In standard, the CCBu40 features two SG sensors conditioners (one per channel) which provide a voltage
output between ±10V corresponding to the position measurement. Alternatively, the CCBu40 exists in optional
hardware configuration without SG conditioning. In that case, the ±10V sensor signals are provided directly on
the mechanism connector, and no conditioning is applied. The sensor measurements are sampled by the
controllers to perform closed-
loop control. Those measurements can be read using the analog outputs “SX” and
“SY”, or through the digital link.
For driving the piezo actuators, the CCBu40 features 3 high voltage power amplifiers. The first power amplifier
provides the +130V in case a push-pull mechanism is controlled, and its output voltage is fixed. The 2 other
amplifiers are controllable, and each is associated to a control channel. Those amplifiers have an approximate
gain of 20V/V. They take a command voltage between [-1V ; +7.5V], and output a voltage to the piezo-actuators
in the range of [-20V ; +150V] approximately.

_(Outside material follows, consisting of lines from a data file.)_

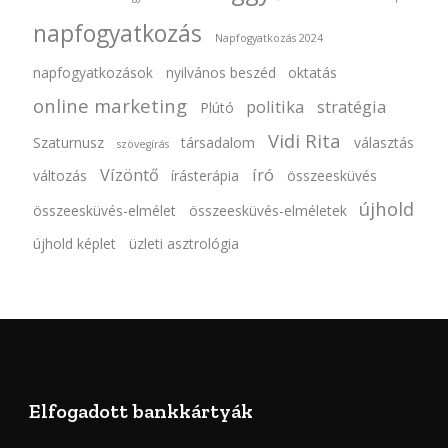
napfogyatkozás
Napfogyatkozás 2024
napfogyatkozások
nyilvános beszéd
oktatás
online marketing
politika
stratégia
Plútó
Vidi Rita
Szaturnusz
társadalom
választás
szövegírás
Vízöntő
író
változás
írásterápia
összeesküvés
újhold
összeesküvés-elmélet
összeesküvés-elméletek
újhold képlet
üzleti asztrológia
Elfogadott bankkártyák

The user has the possibility to set limitations on the commands before they are applied to the amplifiers. This
can be very convenient to protect the system when tuning the closed-loop control in case some instability would
occur. Once the closed-loop is properly tuned and robust, the user can set again the limitations to the maximum
values [-20V ; +150V] to achieve full stroke.
The internal digital preamplifier is set to translate from customized range order to standard range order
[-1V;
+7.5V]
There is one digital controller per channel of the CCBu40, and they are independently configurable. The details
on the closed-loop controllers are given in the Section 0. The user can configure the board to operate with
analog ±10V commands from the “AIX” and “AIY” inputs, or to operate from the digital commands sent through
the digital communication. The user can also select between open-loop and closed-loop operation:
•
In open-loop operation, the commands are fed to a preamplifier if the input range is customized and
then the power amplifiers.
•
In closed-loop operation, the commands are fed to the closed-loop controllers. The closed-loop
controller outputs are controlling the power amplifier inputs. The role of the closed-loop controller is to
make sure that the sensor signal voltage equal to the command voltage. This means that the
command gain is equal to the sensor gain, and the user should provide commands that are in the
range of the sensor output. If the command is not in the sensor output range, the controller will simply
saturate.
Optionally, the mechanism can integrate a PT1000 temperature sensor, as well as a DS2431 1-wire memory.
Those functions are optional and thus not represented on the figures. The DS2431 memory is an option that
can be used for storage of calibration data upon specific customer request, this option is managed only by
Cedrat Technologies.
For the optional temperature sensor, this can be managed by Cedrat Technologies as an option directly
integrated on the mechanism or actuator. If the customer is responsible for the wiring of the mechanism or
actuators, he has the possibility to integrate the sensor himself. The sensor should be of type PT1000, and it
should be connected between the “T°C” and “GND” pins of the
mechanism connector
. The temperature signal